The attacks on the prosecutor who finally brought DeLay down as completely partisan? DeLay's outrageous attempt to stack the ethics committee with cronies, to change the rules to prevent his having to give up his post after he was charged? Probably no more than 5-20% of Americans were much aware of those facts, considered too detailed for a lot of mainstream media coverage, and sadly, many who were didn't care, as long as Tom 'stood strong' for their interests, such as having wrapped himself in religion or the flag.
I stand by my agreeing with the earlier comment, that the right tends not to see problems as problems (needing any government action), and disagree with your attack that the liberals try to make everything a government problem. I hear that a lot from the right, and recognize it for what it is, propaganda to get you not to notice the fact that the liberals are actually trying to get a lot of good done, and your side is not.
A lack of paying attention to the history for a century where again and again the right was wrong in its claims that the efforts were a bad idea, allows that myth to go on.
Where is it today? Things like trying to return some sharing of the nation's growth with all Americans, not only a few at the top; an end to discrimination against gay people who want to marry, correcting an age-old prejudice that's based on nothing but either bad science, mindless bigotry, or religious bigotry, the desire for Universal Healthcare dating back to Truman, and so on, are issues that the right today is fighting against improving.
Discuss some specifics in your response. Look at the history of the right being wrong.

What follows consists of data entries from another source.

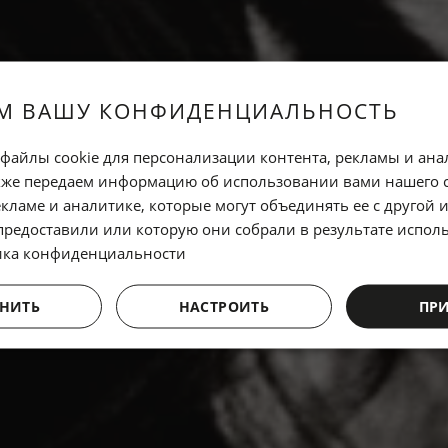
М ВАШУ КОНФИДЕНЦИАЛЬНОСТЬ
файлы cookie для персонализации контента, рекламы и ана
кже передаем информацию об использовании вами нашего 
кламе и аналитике, которые могут объединять ее с другой
предоставили или которую они собрали в результате испол
ика конфиденциальности
НИТЬ
НАСТРОИТЬ
ПР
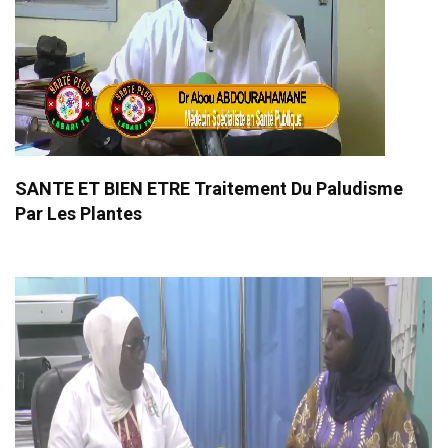
SANTE ET BIEN ETRE Traitement Du Paludisme
Par Les Plantes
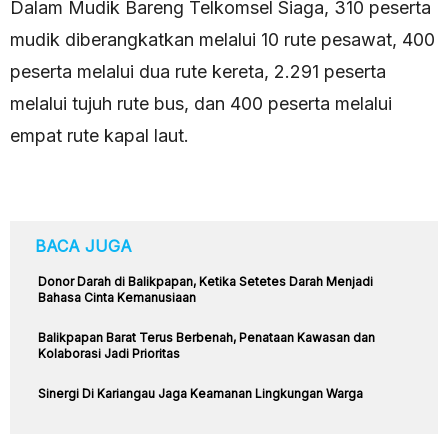
Dalam Mudik Bareng Telkomsel Siaga, 310 peserta
mudik diberangkatkan melalui 10 rute pesawat, 400
peserta melalui dua rute kereta, 2.291 peserta
melalui tujuh rute bus, dan 400 peserta melalui
empat rute kapal laut.
BACA JUGA
Donor Darah di Balikpapan, Ketika Setetes Darah Menjadi
Bahasa Cinta Kemanusiaan
Balikpapan Barat Terus Berbenah, Penataan Kawasan dan
Kolaborasi Jadi Prioritas
Sinergi Di Kariangau Jaga Keamanan Lingkungan Warga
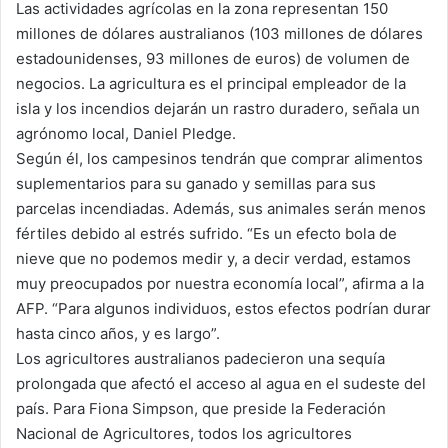
Las actividades agrícolas en la zona representan 150
millones de dólares australianos (103 millones de dólares
estadounidenses, 93 millones de euros) de volumen de
negocios. La agricultura es el principal empleador de la
isla y los incendios dejarán un rastro duradero, señala un
agrónomo local, Daniel Pledge.
Según él, los campesinos tendrán que comprar alimentos
suplementarios para su ganado y semillas para sus
parcelas incendiadas. Además, sus animales serán menos
fértiles debido al estrés sufrido. “Es un efecto bola de
nieve que no podemos medir y, a decir verdad, estamos
muy preocupados por nuestra economía local”, afirma a la
AFP. “Para algunos individuos, estos efectos podrían durar
hasta cinco años, y es largo”.
Los agricultores australianos padecieron una sequía
prolongada que afectó el acceso al agua en el sudeste del
país. Para Fiona Simpson, que preside la Federación
Nacional de Agricultores, todos los agricultores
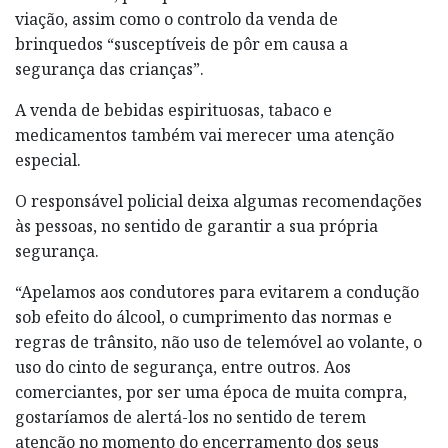
viação, assim como o controlo da venda de
brinquedos “susceptíveis de pôr em causa a
segurança das crianças”.
A venda de bebidas espirituosas, tabaco e
medicamentos também vai merecer uma atenção
especial.
O responsável policial deixa algumas recomendações
às pessoas, no sentido de garantir a sua própria
segurança.
“Apelamos aos condutores para evitarem a condução
sob efeito do álcool, o cumprimento das normas e
regras de trânsito, não uso de telemóvel ao volante, o
uso do cinto de segurança, entre outros. Aos
comerciantes, por ser uma época de muita compra,
gostaríamos de alertá-los no sentido de terem
atenção no momento do encerramento dos seus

There are more recent examples; a key test of who was right was Clinton's 1993 tax increase on 2% of the wealthiest Americans. The right universally predicted disaster, and it passed, to it was a test of who was the right group on the economic issue. The economy soared, the predicted increases in the deficit instead were reductions leading to a balanced budget. Then the excuses came why Clinton got lucky, and so on.
The fact is in my view, you are one of the many people who are victimized by propaganda paid for by interested small groups to get you agreeing to policies bad for our nation.
I'd like to see you argue a fact-based argument on the issue, not simply say you don't agree and make generalized statements not subject to proof.
BTW, I wonder why one obvious example is so little raised by the right - the democrats' 'boondoggle' government project to put a man on the moon in the 60's? They're trying to get in some cheap shots today by saying the private sector can do so much better (and they're right, for some areas of space travel, I'd think), but they seem to give that huge government project a pass from criticism. Why not call it a wasteful liberal program that threw away up to over 5% of our total national budget at its peak?